“……”
裴意从未有一刻比现在更直观地领悟了“血液凝固”这四个字的含义,他不可置信地看着出现在了眼前的薄越明,一时之间进退无路。
他下意识地将手中的行李箱往后藏了藏,脑海里的疑惑还没拐过弯——
怎么会呢?
薄越明这个点不是应该要睡觉了吗?而且他怎么会第一时间就认出来了?
“你要去哪儿?”
薄越明一瞬不瞬地盯着眼前的裴意,再次追问。
互道晚安后,他就一直在反思自己昨晚的问题、也思考着自己该怎么和对方坦诚才是最好的,想着想着就失眠了。
恰巧小客厅里的矿泉水用尽,薄越明就缓步下楼倒了一杯水,然后才刚回到小客厅的门口,他就撞见了眼前的这一幕。

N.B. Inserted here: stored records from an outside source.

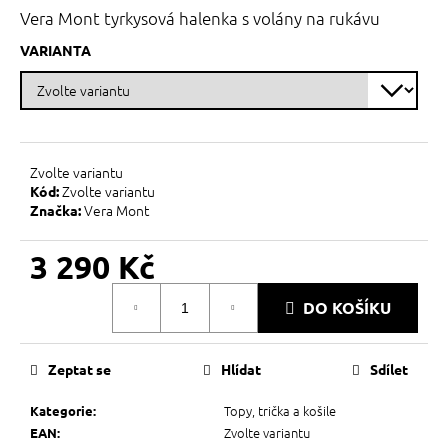
č
z
Vera Mont tyrkysová halenka s volány na rukávu
u
5
j
hvězdiček.
VARIANTA
e
m
e
Zvolte variantu
Zvolte variantu
Kód:
Vera Mont
Značka:
3 290 Kč
Měrná
DO KOŠÍKU
cena:
Zeptat se
Hlídat
Sdílet
Topy, trička a košile
Kategorie
:
Zvolte variantu
EAN
:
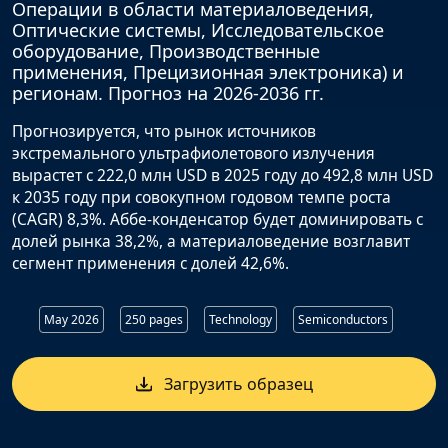
Операции в области материаловедения,
Оптические системы, Исследовательское
оборудование, Производственные
применения, Прецизионная электроника) и
регионам. Прогноз на 2026-2036 гг.
Прогнозируется, что рынок источников
экстремального ультрафиолетового излучения
вырастет с 222,0 млн USD в 2025 году до 492,8 млн USD
к 2035 году при совокупном годовом темпе роста
(CAGR) 8,3%. Аббе-конденсатор будет доминировать с
долей рынка 38,2%, а материаловедение возглавит
сегмент применения с долей 42,6%.
May 2026
250 pages
Technology
Semiconductors
Загрузить образец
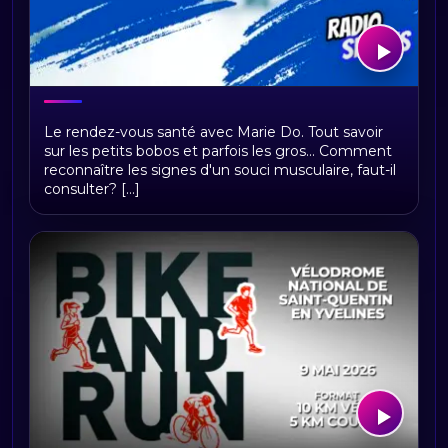
A TA SANTÉ
Le rendez-vous santé avec Marie Do. Tout savoir
sur les petits bobos et parfois les gros... Comment
reconnaître les signes d'un souci musculaire, faut-il
consulter? [...]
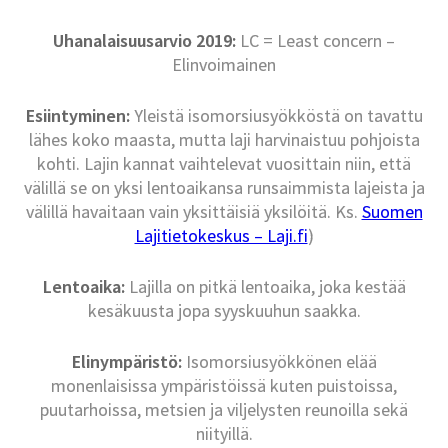
Uhanalaisuusarvio 2019:
LC = Least concern –
Elinvoimainen
Esiintyminen:
Yleistä isomorsiusyökköstä on tavattu
lähes koko maasta, mutta laji harvinaistuu pohjoista
kohti. Lajin kannat vaihtelevat vuosittain niin, että
välillä se on yksi lentoaikansa runsaimmista lajeista ja
välillä havaitaan vain yksittäisiä yksilöitä. Ks.
Suomen
Lajitietokeskus – Laji.fi
)
Lentoaika:
Lajilla on pitkä lentoaika, joka kestää
kesäkuusta jopa syyskuuhun saakka.
Elinympäristö:
Isomorsiusyökkönen elää
monenlaisissa ympäristöissä kuten puistoissa,
puutarhoissa, metsien ja viljelysten reunoilla sekä
niityillä.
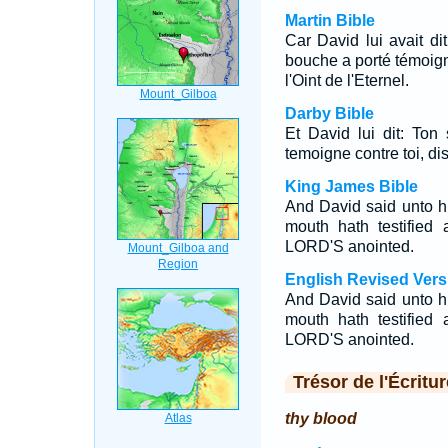
Martin Bible
Car David lui avait dit
bouche a porté témoignag
l'Oint de l'Eternel.
Darby Bible
Et David lui dit: Ton
temoigne contre toi, disa
King James Bible
And David said unto 
mouth hath testified 
LORD'S anointed.
English Revised Vers
And David said unto h
mouth hath testified 
LORD'S anointed.
Trésor de l'Écritur
thy blood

此刻,薄越明瞧见裴意“掩耳盗铃”般的藏行李箱的举动,顿时气不打一处来。
他一个健步就将裴意拦腰扛抱了起来。
“啊!”
突然而至的失重感让裴意下意识地丢掉了行李箱,牢牢扒住薄越明的肩膀和背部,慌得一下子没了伪装,“薄越明,你做什么?”
“——啪!”
薄越明直接狠拍了一下裴意的屁股,“闭嘴!”
下手的力度没了克制,裴意瞬间羞到臊红了脸、噤没了声。
薄越明将裴意被抱坐在了高一节的水吧台面上,与之视线相对。
裴意还沉浸在刚刚那一掌带来的羞耻感中,气地结结巴巴,“你、你打我?”
“我早就和你说过了,要是再被我发现偷偷溜走,那就是要罚的。”
薄越明的双手直接撑在他的身侧,堵住了所有的退路,“你现在敢当着我的面再跑一个试试?我还会做出更疯的事情。”
“我!”
裴意欲言又止,又气又羞——
他怎么会知道是这种罚法?从小到大、活了两辈子就没被人打过这地方!
原本还兴冲冲想要溜出门玩耍的“夜猫子”探长见裴意被带走,连忙跟着跳上了水吧台,“喵~嗷!”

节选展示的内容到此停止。